> **Work instruction**
Each record should be copied exactly, and none of them omitted.

[[ Data under study, beginning ]]

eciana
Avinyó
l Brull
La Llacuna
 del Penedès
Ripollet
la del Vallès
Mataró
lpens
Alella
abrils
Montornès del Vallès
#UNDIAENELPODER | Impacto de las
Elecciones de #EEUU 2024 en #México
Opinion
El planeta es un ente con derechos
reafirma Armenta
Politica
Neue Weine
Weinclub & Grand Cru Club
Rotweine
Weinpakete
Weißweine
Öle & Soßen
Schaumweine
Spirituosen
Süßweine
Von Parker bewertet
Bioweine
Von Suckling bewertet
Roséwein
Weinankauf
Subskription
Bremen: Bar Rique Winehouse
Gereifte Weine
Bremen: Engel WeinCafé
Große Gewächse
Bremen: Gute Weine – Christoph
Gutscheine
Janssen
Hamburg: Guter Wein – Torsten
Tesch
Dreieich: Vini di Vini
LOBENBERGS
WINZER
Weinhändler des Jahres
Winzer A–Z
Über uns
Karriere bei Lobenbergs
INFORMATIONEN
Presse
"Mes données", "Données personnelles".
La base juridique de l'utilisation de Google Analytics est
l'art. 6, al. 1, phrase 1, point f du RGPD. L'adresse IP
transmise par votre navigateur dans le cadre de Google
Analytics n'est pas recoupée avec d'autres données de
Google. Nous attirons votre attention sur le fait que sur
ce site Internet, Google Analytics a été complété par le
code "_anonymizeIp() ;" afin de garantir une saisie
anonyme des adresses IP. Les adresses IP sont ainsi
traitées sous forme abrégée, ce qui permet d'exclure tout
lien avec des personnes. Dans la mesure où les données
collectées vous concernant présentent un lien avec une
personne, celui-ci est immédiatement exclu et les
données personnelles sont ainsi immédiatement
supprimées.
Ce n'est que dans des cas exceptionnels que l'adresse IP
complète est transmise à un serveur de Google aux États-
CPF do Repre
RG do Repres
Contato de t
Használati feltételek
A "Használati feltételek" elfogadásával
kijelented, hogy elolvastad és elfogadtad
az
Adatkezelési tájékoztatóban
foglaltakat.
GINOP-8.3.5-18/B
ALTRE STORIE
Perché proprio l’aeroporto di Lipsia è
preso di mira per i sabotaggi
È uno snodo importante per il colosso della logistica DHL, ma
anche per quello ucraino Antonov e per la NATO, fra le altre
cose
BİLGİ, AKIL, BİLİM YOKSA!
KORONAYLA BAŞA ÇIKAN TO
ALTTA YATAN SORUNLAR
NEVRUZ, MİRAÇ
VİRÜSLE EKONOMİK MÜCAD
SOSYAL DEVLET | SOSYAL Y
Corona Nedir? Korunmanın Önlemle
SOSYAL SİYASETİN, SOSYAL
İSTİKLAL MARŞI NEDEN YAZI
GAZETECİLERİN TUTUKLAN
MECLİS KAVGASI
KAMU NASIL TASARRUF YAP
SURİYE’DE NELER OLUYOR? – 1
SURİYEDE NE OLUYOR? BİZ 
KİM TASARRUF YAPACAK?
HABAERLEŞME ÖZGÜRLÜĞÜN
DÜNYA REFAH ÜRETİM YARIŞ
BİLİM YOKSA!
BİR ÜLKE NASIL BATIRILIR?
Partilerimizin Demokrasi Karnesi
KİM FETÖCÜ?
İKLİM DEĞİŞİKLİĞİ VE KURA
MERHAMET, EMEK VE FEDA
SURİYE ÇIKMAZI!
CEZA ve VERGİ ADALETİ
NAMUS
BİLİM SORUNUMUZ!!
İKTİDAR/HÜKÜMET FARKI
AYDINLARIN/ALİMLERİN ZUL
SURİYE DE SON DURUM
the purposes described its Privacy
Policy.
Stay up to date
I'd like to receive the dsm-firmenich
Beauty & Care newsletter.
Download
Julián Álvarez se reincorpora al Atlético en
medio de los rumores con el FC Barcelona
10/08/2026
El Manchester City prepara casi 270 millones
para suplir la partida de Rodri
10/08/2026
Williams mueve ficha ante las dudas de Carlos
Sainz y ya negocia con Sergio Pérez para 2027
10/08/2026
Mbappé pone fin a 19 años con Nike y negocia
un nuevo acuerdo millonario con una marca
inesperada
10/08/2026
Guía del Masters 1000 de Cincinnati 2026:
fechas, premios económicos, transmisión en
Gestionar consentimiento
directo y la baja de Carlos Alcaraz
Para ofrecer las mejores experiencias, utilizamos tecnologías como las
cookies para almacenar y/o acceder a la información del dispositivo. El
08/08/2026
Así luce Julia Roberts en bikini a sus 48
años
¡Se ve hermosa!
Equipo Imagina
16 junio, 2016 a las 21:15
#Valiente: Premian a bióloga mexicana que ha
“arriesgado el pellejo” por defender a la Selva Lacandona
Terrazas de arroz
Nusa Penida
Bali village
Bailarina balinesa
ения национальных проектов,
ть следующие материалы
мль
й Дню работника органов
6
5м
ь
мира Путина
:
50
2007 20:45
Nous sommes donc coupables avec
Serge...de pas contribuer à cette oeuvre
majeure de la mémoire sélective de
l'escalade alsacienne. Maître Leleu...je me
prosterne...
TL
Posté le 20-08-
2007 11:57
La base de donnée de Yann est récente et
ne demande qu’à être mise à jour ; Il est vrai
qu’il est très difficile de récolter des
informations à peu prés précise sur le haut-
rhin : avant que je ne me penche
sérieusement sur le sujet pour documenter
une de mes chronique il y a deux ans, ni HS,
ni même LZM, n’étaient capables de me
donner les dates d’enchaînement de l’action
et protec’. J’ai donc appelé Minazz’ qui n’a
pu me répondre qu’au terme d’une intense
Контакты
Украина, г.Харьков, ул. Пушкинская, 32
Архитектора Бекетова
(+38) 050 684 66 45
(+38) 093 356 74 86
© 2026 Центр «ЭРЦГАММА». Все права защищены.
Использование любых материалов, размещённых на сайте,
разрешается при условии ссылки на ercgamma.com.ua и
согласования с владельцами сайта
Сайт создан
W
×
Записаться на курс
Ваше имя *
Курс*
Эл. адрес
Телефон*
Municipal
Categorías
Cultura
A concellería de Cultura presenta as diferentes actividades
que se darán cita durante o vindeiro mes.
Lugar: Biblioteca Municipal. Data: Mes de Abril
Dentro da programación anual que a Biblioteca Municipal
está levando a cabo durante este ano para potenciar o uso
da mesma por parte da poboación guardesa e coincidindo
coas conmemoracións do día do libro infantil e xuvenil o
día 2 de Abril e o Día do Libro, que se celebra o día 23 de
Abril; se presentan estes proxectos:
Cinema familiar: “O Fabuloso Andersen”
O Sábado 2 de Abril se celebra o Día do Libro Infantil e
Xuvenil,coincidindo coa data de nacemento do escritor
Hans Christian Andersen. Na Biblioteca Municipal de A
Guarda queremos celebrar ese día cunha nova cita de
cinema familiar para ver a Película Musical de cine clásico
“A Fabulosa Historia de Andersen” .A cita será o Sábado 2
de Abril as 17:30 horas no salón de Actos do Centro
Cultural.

[[ Data under study, end ]]

> **Solution below**
eciana
Avinyó
l Brull
La Llacuna
 del Penedès
Ripollet
la del Vallès
Mataró
lpens
Alella
abrils
Montornès del Vallès
#UNDIAENELPODER | Impacto de las
Elecciones de #EEUU 2024 en #México
Opinion
El planeta es un ente con derechos
reafirma Armenta
Politica
Neue Weine
Weinclub & Grand Cru Club
Rotweine
Weinpakete
Weißweine
Öle & Soßen
Schaumweine
Spirituosen
Süßweine
Von Parker bewertet
Bioweine
Von Suckling bewertet
Roséwein
Weinankauf
Subskription
Bremen: Bar Rique Winehouse
Gereifte Weine
Bremen: Engel WeinCafé
Große Gewächse
Bremen: Gute Weine – Christoph
Gutscheine
Janssen
Hamburg: Guter Wein – Torsten
Tesch
Dreieich: Vini di Vini
LOBENBERGS
WINZER
Weinhändler des Jahres
Winzer A–Z
Über uns
Karriere bei Lobenbergs
INFORMATIONEN
Presse
"Mes données", "Données personnelles".
La base juridique de l'utilisation de Google Analytics est
l'art. 6, al. 1, phrase 1, point f du RGPD. L'adresse IP
transmise par votre navigateur dans le cadre de Google
Analytics n'est pas recoupée avec d'autres données de
Google. Nous attirons votre attention sur le fait que sur
ce site Internet, Google Analytics a été complété par le
code "_anonymizeIp() ;" afin de garantir une saisie
anonyme des adresses IP. Les adresses IP sont ainsi
traitées sous forme abrégée, ce qui permet d'exclure tout
lien avec des personnes. Dans la mesure où les données
collectées vous concernant présentent un lien avec une
personne, celui-ci est immédiatement exclu et les
données personnelles sont ainsi immédiatement
supprimées.
Ce n'est que dans des cas exceptionnels que l'adresse IP
complète est transmise à un serveur de Google aux États-
CPF do Repre
RG do Repres
Contato de t
Használati feltételek
A "Használati feltételek" elfogadásával
kijelented, hogy elolvastad és elfogadtad
az
Adatkezelési tájékoztatóban
foglaltakat.
GINOP-8.3.5-18/B
ALTRE STORIE
Perché proprio l’aeroporto di Lipsia è
preso di mira per i sabotaggi
È uno snodo importante per il colosso della logistica DHL, ma
anche per quello ucraino Antonov e per la NATO, fra le altre
cose
BİLGİ, AKIL, BİLİM YOKSA!
KORONAYLA BAŞA ÇIKAN TO
ALTTA YATAN SORUNLAR
NEVRUZ, MİRAÇ
VİRÜSLE EKONOMİK MÜCAD
SOSYAL DEVLET | SOSYAL Y
Corona Nedir? Korunmanın Önlemle
SOSYAL SİYASETİN, SOSYAL
İSTİKLAL MARŞI NEDEN YAZI
GAZETECİLERİN TUTUKLAN
MECLİS KAVGASI
KAMU NASIL TASARRUF YAP
SURİYE’DE NELER OLUYOR? – 1
SURİYEDE NE OLUYOR? BİZ 
KİM TASARRUF YAPACAK?
HABAERLEŞME ÖZGÜRLÜĞÜN
DÜNYA REFAH ÜRETİM YARIŞ
BİLİM YOKSA!
BİR ÜLKE NASIL BATIRILIR?
Partilerimizin Demokrasi Karnesi
KİM FETÖCÜ?
İKLİM DEĞİŞİKLİĞİ VE KURA
MERHAMET, EMEK VE FEDA
SURİYE ÇIKMAZI!
CEZA ve VERGİ ADALETİ
NAMUS
BİLİM SORUNUMUZ!!
İKTİDAR/HÜKÜMET FARKI
AYDINLARIN/ALİMLERİN ZUL
SURİYE DE SON DURUM
the purposes described its Privacy
Policy.
Stay up to date
I'd like to receive the dsm-firmenich
Beauty & Care newsletter.
Download
Julián Álvarez se reincorpora al Atlético en
medio de los rumores con el FC Barcelona
10/08/2026
El Manchester City prepara casi 270 millones
para suplir la partida de Rodri
10/08/2026
Williams mueve ficha ante las dudas de Carlos
Sainz y ya negocia con Sergio Pérez para 2027
10/08/2026
Mbappé pone fin a 19 años con Nike y negocia
un nuevo acuerdo millonario con una marca
inesperada
10/08/2026
Guía del Masters 1000 de Cincinnati 2026:
fechas, premios económicos, transmisión en
Gestionar consentimiento
directo y la baja de Carlos Alcaraz
Para ofrecer las mejores experiencias, utilizamos tecnologías como las
cookies para almacenar y/o acceder a la información del dispositivo. El
08/08/2026
Así luce Julia Roberts en bikini a sus 48
años
¡Se ve hermosa!
Equipo Imagina
16 junio, 2016 a las 21:15
#Valiente: Premian a bióloga mexicana que ha
“arriesgado el pellejo” por defender a la Selva Lacandona
Terrazas de arroz
Nusa Penida
Bali village
Bailarina balinesa
ения национальных проектов,
ть следующие материалы
мль
й Дню работника органов
6
5м
ь
мира Путина
:
50
2007 20:45
Nous sommes donc coupables avec
Serge...de pas contribuer à cette oeuvre
majeure de la mémoire sélective de
l'escalade alsacienne. Maître Leleu...je me
prosterne...
TL
Posté le 20-08-
2007 11:57
La base de donnée de Yann est récente et
ne demande qu’à être mise à jour ; Il est vrai
qu’il est très difficile de récolter des
informations à peu prés précise sur le haut-
rhin : avant que je ne me penche
sérieusement sur le sujet pour documenter
une de mes chronique il y a deux ans, ni HS,
ni même LZM, n’étaient capables de me
donner les dates d’enchaînement de l’action
et protec’. J’ai donc appelé Minazz’ qui n’a
pu me répondre qu’au terme d’une intense
Контакты
Украина, г.Харьков, ул. Пушкинская, 32
Архитектора Бекетова
(+38) 050 684 66 45
(+38) 093 356 74 86
© 2026 Центр «ЭРЦГАММА». Все права защищены.
Использование любых материалов, размещённых на сайте,
разрешается при условии ссылки на ercgamma.com.ua и
согласования с владельцами сайта
Сайт создан
W
×
Записаться на курс
Ваше имя *
Курс*
Эл. адрес
Телефон*
Municipal
Categorías
Cultura
A concellería de Cultura presenta as diferentes actividades
que se darán cita durante o vindeiro mes.
Lugar: Biblioteca Municipal. Data: Mes de Abril
Dentro da programación anual que a Biblioteca Municipal
está levando a cabo durante este ano para potenciar o uso
da mesma por parte da poboación guardesa e coincidindo
coas conmemoracións do día do libro infantil e xuvenil o
día 2 de Abril e o Día do Libro, que se celebra o día 23 de
Abril; se presentan estes proxectos:
Cinema familiar: “O Fabuloso Andersen”
O Sábado 2 de Abril se celebra o Día do Libro Infantil e
Xuvenil,coincidindo coa data de nacemento do escritor
Hans Christian Andersen. Na Biblioteca Municipal de A
Guarda queremos celebrar ese día cunha nova cita de
cinema familiar para ver a Película Musical de cine clásico
“A Fabulosa Historia de Andersen” .A cita será o Sábado 2
de Abril as 17:30 horas no salón de Actos do Centro
Cultural.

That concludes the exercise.